After a successful and challenging career as a Psychologist in the area of trauma and abuse, and helping others survive their situations, Stefanie met her French husband in her home country Australia and decided to follow him back to Europe. Although excited about the new adventure, the arrival of their 2 children often left Stefanie struggling with missing her career and being a stay-at-home mum, which led her to taking a less stressful and demanding job. Below, she details some of the challenges that people face when sacrificing their careers for their partner and family, whether they changed to a new profession, or stopped working completely.
Drop the guilt-trip and own it
Nobody else, other than yourself, judges you for giving up or benching a career in order to put your family's priorities first. You didn't fail because you're holding a degree you're not using nor did you waste the last 10 years to just become a house wife/husband. What we did before moulds us into who we become today, and that will never change. We are our own harshest critics and those who do judge us don't know our story and therefore don't deserve our guilt either.
You can't have your cake and eat it too
Of course there are many couples who still have a career whilst raising beautiful and happy children… it is possible! Having a career does not mean unhappy family life and children, but it's only realistic to acknowledge that one can't flourish without impacting the other. The scales change from day to day as we balance our priorities where needed. It doesn't mean everything can't be great… it means we just can't always have it all.

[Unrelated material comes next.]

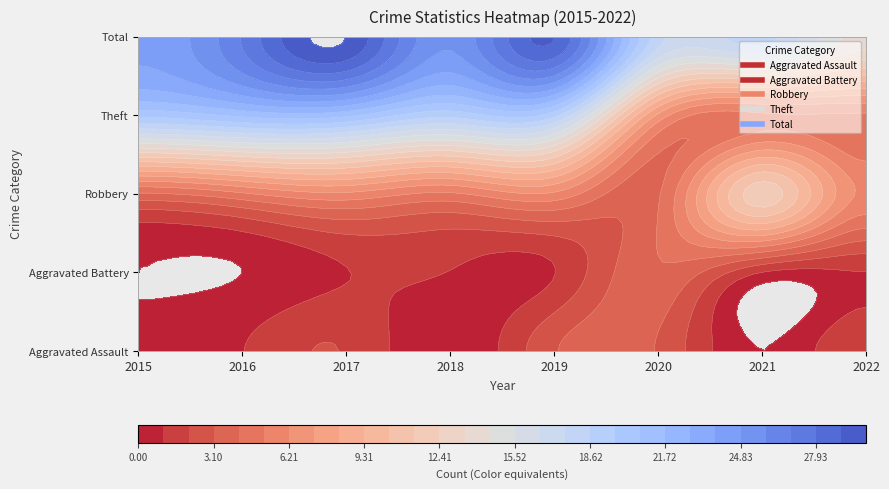

List the series in order of their peak value, highest first.

Total, Theft, Robbery, Aggravated Battery, Aggravated Assault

Let yourself feel the occasional resentment, just don't drown in it
There's nothing wrong in feeling that bit of bitterness from time to time. I sporadically have pangs of resentment when seeing single friends go out for a nice dinner or when my husband takes on an exciting challenge at work. I'm no longer the career girl with crazy hours who enjoys an after-work drink with friends without having to plan it a month in advance. Every day I rush home from work to jump into ‘mommy mode', but when I come home to my kid licking the window while the other one is laughing hysterically at her feet, I wouldn't want it any other way. I think we all look back at certain moments in our past with much fondness, but nostalgia doesn't mean we'd want to do it all over again. And of course, having kids does not mean you have to become a total shut-in, because that too, is a choice.

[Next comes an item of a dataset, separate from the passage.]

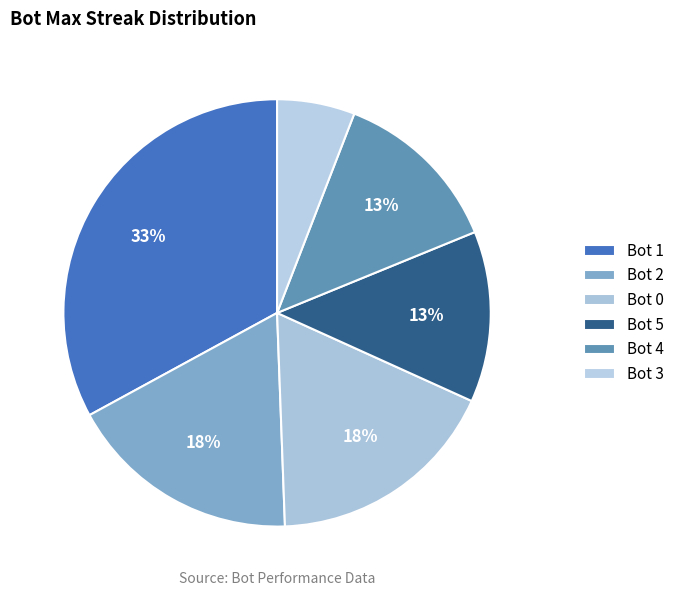

Count the number of slices in the pie.

6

Sacrifice is a team effort
There is usually not one party sacrificing more than the other and the most important aspect is to be part of a team. Before making one of the biggest changes in my life, my husband and I chose to rank our jobs and make a conscious decision about which one to prioritize (future opportunities, financial input, location, etc.). We opted to follow his career while I put mine on hold, but the decision was made together. Where I have given up a lot for him, he has most certainly given up a lot for me as well. Certain situations might call for more flexibility from you, whereas other times will depend on the efforts from your partner. It's a quid pro quo game and keeping count will only build resentment and competition. Being part of a united front helps you battle the challenges together as each part counts…. no one needs to be the martyr.
For me, I know I won't exactly have the career I had before. Combining it with my new priorities and objectives as a mother, it's just not something I could sustain. However, I know I have more to offer still and this isn't the end of the road just yet …exciting adventures lie ahead. I'm taking on more challenges as my small children continue to grow and become more independent. In the meantime, I'm going to enjoy these little rugrats and the bearded lover who is the absolute cheese to my macaroni, and be grateful for all that I have.
I might not have it all, but it's more than I need, and for that I feel like the luckiest one.